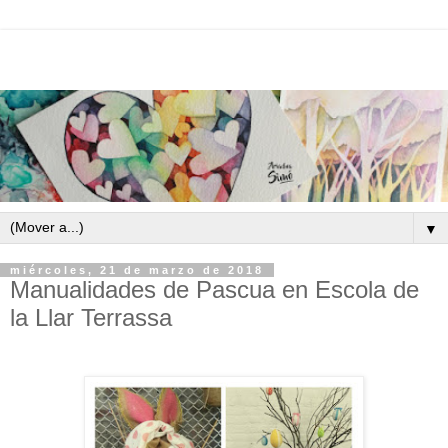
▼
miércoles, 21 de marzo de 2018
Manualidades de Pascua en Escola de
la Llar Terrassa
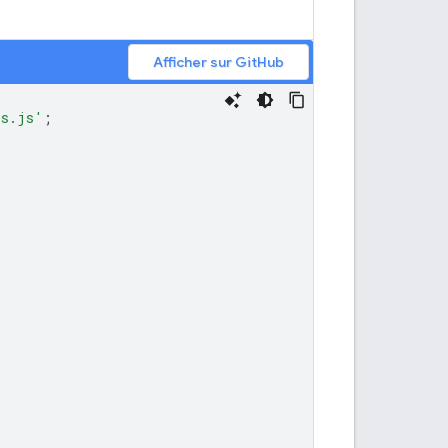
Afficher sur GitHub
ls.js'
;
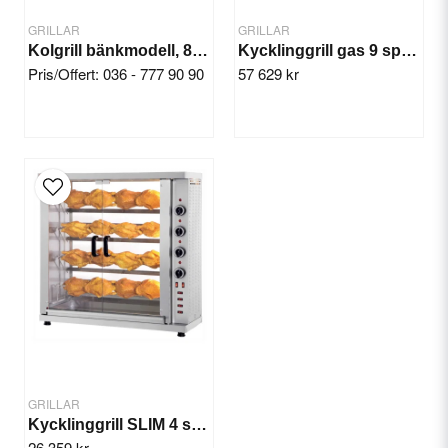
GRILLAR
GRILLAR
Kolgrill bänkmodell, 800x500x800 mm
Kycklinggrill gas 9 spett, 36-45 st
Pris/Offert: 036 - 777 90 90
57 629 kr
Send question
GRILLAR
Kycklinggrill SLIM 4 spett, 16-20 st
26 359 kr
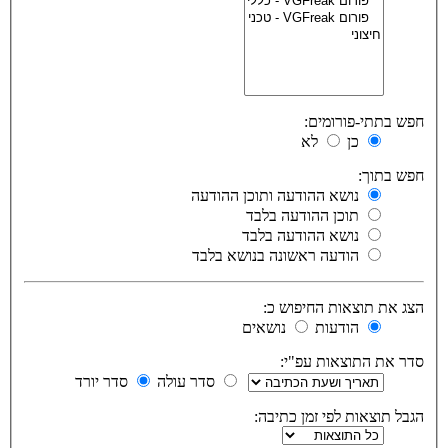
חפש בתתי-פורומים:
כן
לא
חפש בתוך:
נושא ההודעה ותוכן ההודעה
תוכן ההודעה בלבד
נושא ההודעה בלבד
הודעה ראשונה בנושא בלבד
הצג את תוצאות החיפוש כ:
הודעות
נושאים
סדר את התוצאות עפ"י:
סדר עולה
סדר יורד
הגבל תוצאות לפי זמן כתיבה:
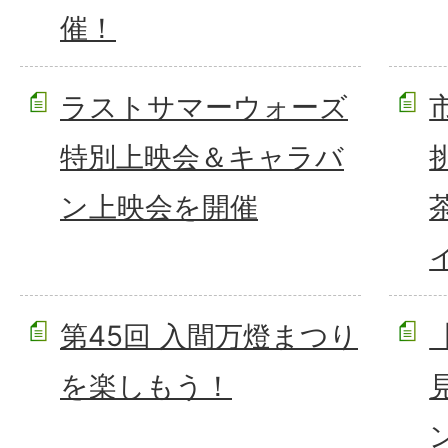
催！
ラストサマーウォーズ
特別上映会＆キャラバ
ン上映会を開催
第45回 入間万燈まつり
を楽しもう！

============================================================

This task asks for the data above repeated exactly, without a single picture.

▼
miércoles, 21 de marzo de 2018
Manualidades de Pascua en Escola de
la Llar Terrassa
Afficher sur GitHub
ls.js'
;
GRILLAR
GRILLAR
Kolgrill bänkmodell, 800x500x800 mm
Kycklinggrill gas 9 spett, 36-45 st
Pris/Offert: 036 - 777 90 90
57 629 kr
Send question
GRILLAR
Kycklinggrill SLIM 4 spett, 16-20 st
26 359 kr
חפש בתתי-פורומים:
כן
לא
חפש בתוך:
נושא ההודעה ותוכן ההודעה
תוכן ההודעה בלבד
נושא ההודעה בלבד
הודעה ראשונה בנושא בלבד
הצג את תוצאות החיפוש כ:
הודעות
נושאים
סדר את התוצאות עפ"י:
סדר עולה
סדר יורד
הגבל תוצאות לפי זמן כתיבה:
催！
ラストサマーウォーズ
特別上映会＆キャラバ
ン上映会を開催
第45回 入間万燈まつり
を楽しもう！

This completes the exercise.